The key difference from the existing --filter flag: content filters are applied by the DDS middleware before messages reach the subscriber. This means:

  • Reduced bandwidth — filtered messages never cross the network
  • Reduced CPU — no deserialization of rejected messages
  • No security risk — unlike --filter which evaluates arbitrary Python expressions

The test suite covers happy paths (matching/non-matching filters), edge cases (--once with content filter, combined DDS + Python filtering), and contract tests for argument parsing across all three verbs.


Lessons Learned

Silent failures are the worst kind. The DDS parse error was logged to stderr by Fast DDS, but rclpy didn’t propagate it. The subscription was created successfully — it just didn’t filter. In production, you’d see all messages coming through and have no idea the filter was ignored.

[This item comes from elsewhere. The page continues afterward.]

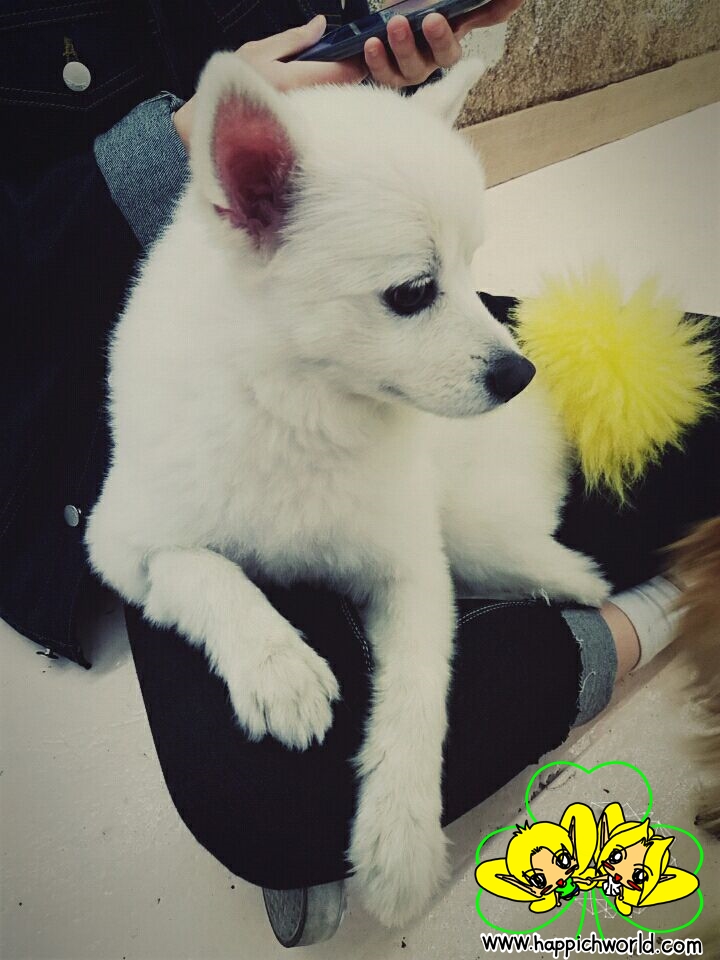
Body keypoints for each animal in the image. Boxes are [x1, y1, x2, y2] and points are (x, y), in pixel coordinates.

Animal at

The adapter layer is where vendor quirks belong. The DDS spec leaves parameter value formatting to implementations. Fast DDS chose strict literal parsing. Cyclone DDS might handle it differently. The rmw layer exists precisely to absorb these differences.

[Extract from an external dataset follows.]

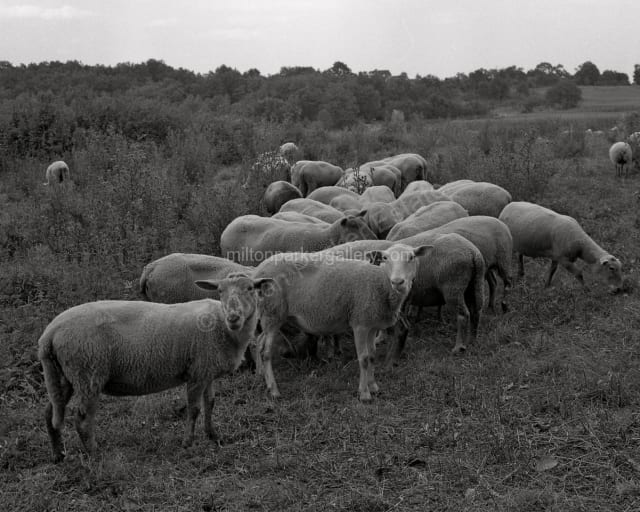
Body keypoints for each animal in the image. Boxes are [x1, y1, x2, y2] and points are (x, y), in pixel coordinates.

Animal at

Test in Docker against the actual middleware. I caught the %0 failure only because I ran integration tests in osrf/ros:rolling-desktop. Unit tests with mocked subscriptions would have passed.

Read closed issues. eProsima/Fast-DDS#4199 was closed in 2023 as “not a bug.” The workaround was documented in the comments. Three years later, the same issue still trips up ROS 2 users because no layer in the stack applies the workaround automatically.